▶ WORK TO COMPLETE:
In full and without deviation, write out the entries that follow.

▶ GIVEN DATA:
++++
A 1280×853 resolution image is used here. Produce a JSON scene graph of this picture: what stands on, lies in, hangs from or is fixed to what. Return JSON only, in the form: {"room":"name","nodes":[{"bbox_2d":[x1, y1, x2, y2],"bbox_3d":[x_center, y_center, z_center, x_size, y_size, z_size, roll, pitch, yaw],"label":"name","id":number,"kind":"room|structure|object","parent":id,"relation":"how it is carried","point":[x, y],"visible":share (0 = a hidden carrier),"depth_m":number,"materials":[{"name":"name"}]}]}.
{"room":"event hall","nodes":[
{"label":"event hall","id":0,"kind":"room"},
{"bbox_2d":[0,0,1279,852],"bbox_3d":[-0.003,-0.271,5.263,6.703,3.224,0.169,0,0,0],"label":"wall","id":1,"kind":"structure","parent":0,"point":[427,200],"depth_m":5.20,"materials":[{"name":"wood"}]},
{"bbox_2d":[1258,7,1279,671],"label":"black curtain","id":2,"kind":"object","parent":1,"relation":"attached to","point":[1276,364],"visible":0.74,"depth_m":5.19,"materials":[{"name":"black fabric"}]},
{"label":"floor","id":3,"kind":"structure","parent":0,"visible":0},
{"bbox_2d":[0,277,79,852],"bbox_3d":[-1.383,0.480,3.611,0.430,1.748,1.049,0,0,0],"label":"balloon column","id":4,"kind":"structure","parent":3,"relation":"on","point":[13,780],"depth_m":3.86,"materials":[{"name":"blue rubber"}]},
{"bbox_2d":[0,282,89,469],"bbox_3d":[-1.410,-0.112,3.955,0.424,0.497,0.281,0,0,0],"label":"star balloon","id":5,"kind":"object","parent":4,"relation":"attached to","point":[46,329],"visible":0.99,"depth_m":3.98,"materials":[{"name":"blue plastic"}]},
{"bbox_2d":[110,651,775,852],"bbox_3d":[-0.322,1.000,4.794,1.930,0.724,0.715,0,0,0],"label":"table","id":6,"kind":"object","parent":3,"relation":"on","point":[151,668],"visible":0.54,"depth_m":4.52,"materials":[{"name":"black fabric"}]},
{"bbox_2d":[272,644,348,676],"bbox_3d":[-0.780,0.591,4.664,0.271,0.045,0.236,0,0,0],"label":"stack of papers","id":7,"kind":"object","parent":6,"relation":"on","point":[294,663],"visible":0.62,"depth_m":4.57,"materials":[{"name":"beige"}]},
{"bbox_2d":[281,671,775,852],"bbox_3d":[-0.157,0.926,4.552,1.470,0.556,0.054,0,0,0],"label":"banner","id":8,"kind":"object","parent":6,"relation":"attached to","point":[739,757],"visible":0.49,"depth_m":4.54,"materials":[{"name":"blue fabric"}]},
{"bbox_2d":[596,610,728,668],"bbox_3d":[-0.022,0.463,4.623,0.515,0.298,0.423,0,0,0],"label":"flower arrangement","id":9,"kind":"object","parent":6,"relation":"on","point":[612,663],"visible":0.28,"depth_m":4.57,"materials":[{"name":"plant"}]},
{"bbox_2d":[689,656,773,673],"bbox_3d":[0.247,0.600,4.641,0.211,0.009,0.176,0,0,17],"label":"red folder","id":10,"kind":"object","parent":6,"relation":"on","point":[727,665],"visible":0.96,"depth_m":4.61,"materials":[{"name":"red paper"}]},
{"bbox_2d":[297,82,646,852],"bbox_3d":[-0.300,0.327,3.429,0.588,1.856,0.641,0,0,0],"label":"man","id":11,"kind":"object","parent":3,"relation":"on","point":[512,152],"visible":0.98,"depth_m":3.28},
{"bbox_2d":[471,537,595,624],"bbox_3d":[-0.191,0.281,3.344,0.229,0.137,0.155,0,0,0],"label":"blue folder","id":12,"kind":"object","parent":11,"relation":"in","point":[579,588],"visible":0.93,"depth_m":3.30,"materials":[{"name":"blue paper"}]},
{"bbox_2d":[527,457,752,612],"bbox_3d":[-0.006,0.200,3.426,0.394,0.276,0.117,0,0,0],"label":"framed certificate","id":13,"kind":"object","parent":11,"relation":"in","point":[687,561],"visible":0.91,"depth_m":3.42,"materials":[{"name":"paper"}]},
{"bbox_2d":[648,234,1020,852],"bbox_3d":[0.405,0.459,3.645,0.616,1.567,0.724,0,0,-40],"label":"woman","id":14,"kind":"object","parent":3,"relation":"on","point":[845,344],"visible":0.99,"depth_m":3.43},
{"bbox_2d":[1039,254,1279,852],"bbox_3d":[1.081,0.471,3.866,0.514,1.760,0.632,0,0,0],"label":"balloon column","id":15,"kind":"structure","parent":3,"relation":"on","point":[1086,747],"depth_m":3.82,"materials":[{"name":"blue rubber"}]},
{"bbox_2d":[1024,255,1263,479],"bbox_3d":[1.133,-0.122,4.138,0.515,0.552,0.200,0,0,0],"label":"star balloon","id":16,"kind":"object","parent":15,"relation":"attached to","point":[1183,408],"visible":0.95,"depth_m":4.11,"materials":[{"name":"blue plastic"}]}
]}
++++
▶ WRITTEN RESPONSE:
A 1280×853 resolution image is used here. Produce a JSON scene graph of this picture: what stands on, lies in, hangs from or is fixed to what. Return JSON only, in the form: {"room":"name","nodes":[{"bbox_2d":[x1, y1, x2, y2],"bbox_3d":[x_center, y_center, z_center, x_size, y_size, z_size, roll, pitch, yaw],"label":"name","id":number,"kind":"room|structure|object","parent":id,"relation":"how it is carried","point":[x, y],"visible":share (0 = a hidden carrier),"depth_m":number,"materials":[{"name":"name"}]}]}.
{"room":"event hall","nodes":[
{"label":"event hall","id":0,"kind":"room"},
{"bbox_2d":[0,0,1279,852],"bbox_3d":[-0.003,-0.271,5.263,6.703,3.224,0.169,0,0,0],"label":"wall","id":1,"kind":"structure","parent":0,"point":[427,200],"depth_m":5.20,"materials":[{"name":"wood"}]},
{"bbox_2d":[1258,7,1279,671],"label":"black curtain","id":2,"kind":"object","parent":1,"relation":"attached to","point":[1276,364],"visible":0.74,"depth_m":5.19,"materials":[{"name":"black fabric"}]},
{"label":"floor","id":3,"kind":"structure","parent":0,"visible":0},
{"bbox_2d":[0,277,79,852],"bbox_3d":[-1.383,0.480,3.611,0.430,1.748,1.049,0,0,0],"label":"balloon column","id":4,"kind":"structure","parent":3,"relation":"on","point":[13,780],"depth_m":3.86,"materials":[{"name":"blue rubber"}]},
{"bbox_2d":[0,282,89,469],"bbox_3d":[-1.410,-0.112,3.955,0.424,0.497,0.281,0,0,0],"label":"star balloon","id":5,"kind":"object","parent":4,"relation":"attached to","point":[46,329],"visible":0.99,"depth_m":3.98,"materials":[{"name":"blue plastic"}]},
{"bbox_2d":[110,651,775,852],"bbox_3d":[-0.322,1.000,4.794,1.930,0.724,0.715,0,0,0],"label":"table","id":6,"kind":"object","parent":3,"relation":"on","point":[151,668],"visible":0.54,"depth_m":4.52,"materials":[{"name":"black fabric"}]},
{"bbox_2d":[272,644,348,676],"bbox_3d":[-0.780,0.591,4.664,0.271,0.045,0.236,0,0,0],"label":"stack of papers","id":7,"kind":"object","parent":6,"relation":"on","point":[294,663],"visible":0.62,"depth_m":4.57,"materials":[{"name":"beige"}]},
{"bbox_2d":[281,671,775,852],"bbox_3d":[-0.157,0.926,4.552,1.470,0.556,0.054,0,0,0],"label":"banner","id":8,"kind":"object","parent":6,"relation":"attached to","point":[739,757],"visible":0.49,"depth_m":4.54,"materials":[{"name":"blue fabric"}]},
{"bbox_2d":[596,610,728,668],"bbox_3d":[-0.022,0.463,4.623,0.515,0.298,0.423,0,0,0],"label":"flower arrangement","id":9,"kind":"object","parent":6,"relation":"on","point":[612,663],"visible":0.28,"depth_m":4.57,"materials":[{"name":"plant"}]},
{"bbox_2d":[689,656,773,673],"bbox_3d":[0.247,0.600,4.641,0.211,0.009,0.176,0,0,17],"label":"red folder","id":10,"kind":"object","parent":6,"relation":"on","point":[727,665],"visible":0.96,"depth_m":4.61,"materials":[{"name":"red paper"}]},
{"bbox_2d":[297,82,646,852],"bbox_3d":[-0.300,0.327,3.429,0.588,1.856,0.641,0,0,0],"label":"man","id":11,"kind":"object","parent":3,"relation":"on","point":[512,152],"visible":0.98,"depth_m":3.28},
{"bbox_2d":[471,537,595,624],"bbox_3d":[-0.191,0.281,3.344,0.229,0.137,0.155,0,0,0],"label":"blue folder","id":12,"kind":"object","parent":11,"relation":"in","point":[579,588],"visible":0.93,"depth_m":3.30,"materials":[{"name":"blue paper"}]},
{"bbox_2d":[527,457,752,612],"bbox_3d":[-0.006,0.200,3.426,0.394,0.276,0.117,0,0,0],"label":"framed certificate","id":13,"kind":"object","parent":11,"relation":"in","point":[687,561],"visible":0.91,"depth_m":3.42,"materials":[{"name":"paper"}]},
{"bbox_2d":[648,234,1020,852],"bbox_3d":[0.405,0.459,3.645,0.616,1.567,0.724,0,0,-40],"label":"woman","id":14,"kind":"object","parent":3,"relation":"on","point":[845,344],"visible":0.99,"depth_m":3.43},
{"bbox_2d":[1039,254,1279,852],"bbox_3d":[1.081,0.471,3.866,0.514,1.760,0.632,0,0,0],"label":"balloon column","id":15,"kind":"structure","parent":3,"relation":"on","point":[1086,747],"depth_m":3.82,"materials":[{"name":"blue rubber"}]},
{"bbox_2d":[1024,255,1263,479],"bbox_3d":[1.133,-0.122,4.138,0.515,0.552,0.200,0,0,0],"label":"star balloon","id":16,"kind":"object","parent":15,"relation":"attached to","point":[1183,408],"visible":0.95,"depth_m":4.11,"materials":[{"name":"blue plastic"}]}
]}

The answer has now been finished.